Before-and-after object states:

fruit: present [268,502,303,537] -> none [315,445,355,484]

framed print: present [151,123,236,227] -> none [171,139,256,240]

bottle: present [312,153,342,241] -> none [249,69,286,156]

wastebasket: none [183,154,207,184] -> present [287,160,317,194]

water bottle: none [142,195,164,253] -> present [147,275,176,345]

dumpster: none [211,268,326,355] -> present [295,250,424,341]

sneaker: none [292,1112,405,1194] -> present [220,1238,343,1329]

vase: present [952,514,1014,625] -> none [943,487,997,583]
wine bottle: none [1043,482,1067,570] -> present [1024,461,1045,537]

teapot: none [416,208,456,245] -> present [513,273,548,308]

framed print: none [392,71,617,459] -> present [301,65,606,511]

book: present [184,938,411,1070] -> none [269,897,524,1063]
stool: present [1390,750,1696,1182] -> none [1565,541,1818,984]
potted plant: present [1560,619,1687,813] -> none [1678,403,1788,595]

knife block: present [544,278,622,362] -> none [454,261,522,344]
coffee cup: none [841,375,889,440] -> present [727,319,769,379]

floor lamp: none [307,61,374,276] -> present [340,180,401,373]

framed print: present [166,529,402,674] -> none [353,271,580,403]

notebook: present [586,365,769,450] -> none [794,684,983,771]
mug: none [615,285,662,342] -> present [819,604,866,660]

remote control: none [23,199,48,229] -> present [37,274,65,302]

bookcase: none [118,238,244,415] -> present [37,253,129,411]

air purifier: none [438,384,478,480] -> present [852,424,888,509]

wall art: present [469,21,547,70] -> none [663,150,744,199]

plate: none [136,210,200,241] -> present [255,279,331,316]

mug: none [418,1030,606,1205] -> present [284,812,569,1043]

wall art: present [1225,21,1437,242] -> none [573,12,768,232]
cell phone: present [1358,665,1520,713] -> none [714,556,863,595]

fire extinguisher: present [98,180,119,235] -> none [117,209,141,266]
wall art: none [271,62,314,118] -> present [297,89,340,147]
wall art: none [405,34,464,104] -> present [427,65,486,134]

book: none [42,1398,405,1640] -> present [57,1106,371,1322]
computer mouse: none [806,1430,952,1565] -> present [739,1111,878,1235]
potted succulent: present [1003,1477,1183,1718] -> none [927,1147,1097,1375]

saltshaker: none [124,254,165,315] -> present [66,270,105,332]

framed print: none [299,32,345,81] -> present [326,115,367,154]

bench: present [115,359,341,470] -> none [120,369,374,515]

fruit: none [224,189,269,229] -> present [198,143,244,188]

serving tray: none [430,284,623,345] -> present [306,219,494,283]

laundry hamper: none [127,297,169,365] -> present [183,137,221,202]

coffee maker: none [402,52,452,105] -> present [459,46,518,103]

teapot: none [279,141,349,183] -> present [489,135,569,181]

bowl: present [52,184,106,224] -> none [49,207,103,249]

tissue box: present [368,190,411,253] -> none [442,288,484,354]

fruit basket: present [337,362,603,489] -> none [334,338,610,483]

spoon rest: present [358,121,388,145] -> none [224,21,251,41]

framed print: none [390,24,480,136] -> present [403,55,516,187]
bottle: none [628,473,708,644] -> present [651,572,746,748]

Required action:
Give the count, and only the count, of lines in these records that hold the string "potted".

Response area:
2